[Extracted data Boundary: Start]
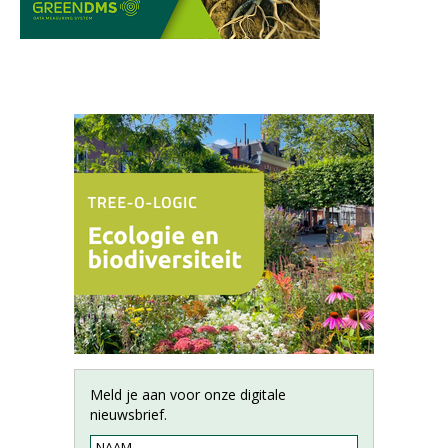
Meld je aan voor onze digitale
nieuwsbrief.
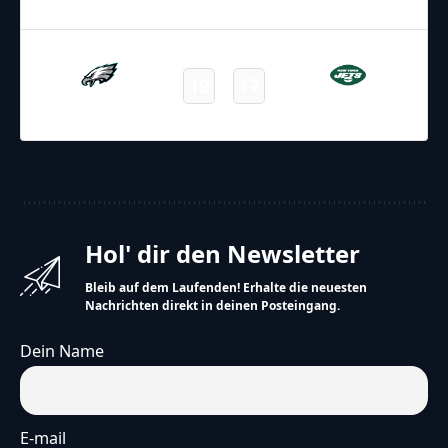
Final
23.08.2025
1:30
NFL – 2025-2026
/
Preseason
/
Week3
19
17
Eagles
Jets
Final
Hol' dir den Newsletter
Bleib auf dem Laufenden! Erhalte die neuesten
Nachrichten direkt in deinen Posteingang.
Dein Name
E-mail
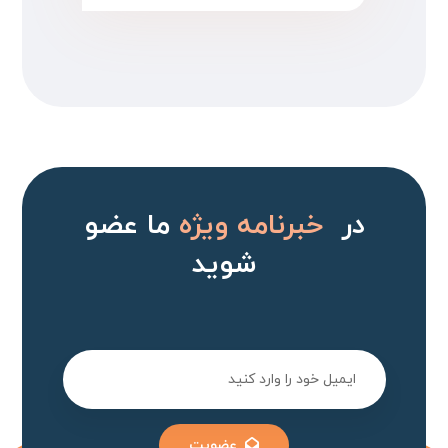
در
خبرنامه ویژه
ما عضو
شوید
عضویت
[Extracted data Boundary: End]
◆ **Task details**
Return the text of every row above word for word and line for line, leaving out the pictures.

◆ **Result**
Meld je aan voor onze digitale
nieuwsbrief.
Final
23.08.2025
1:30
NFL – 2025-2026
/
Preseason
/
Week3
19
17
Eagles
Jets
Final
Hol' dir den Newsletter
Bleib auf dem Laufenden! Erhalte die neuesten
Nachrichten direkt in deinen Posteingang.
Dein Name
E-mail
در
خبرنامه ویژه
ما عضو
شوید
عضویت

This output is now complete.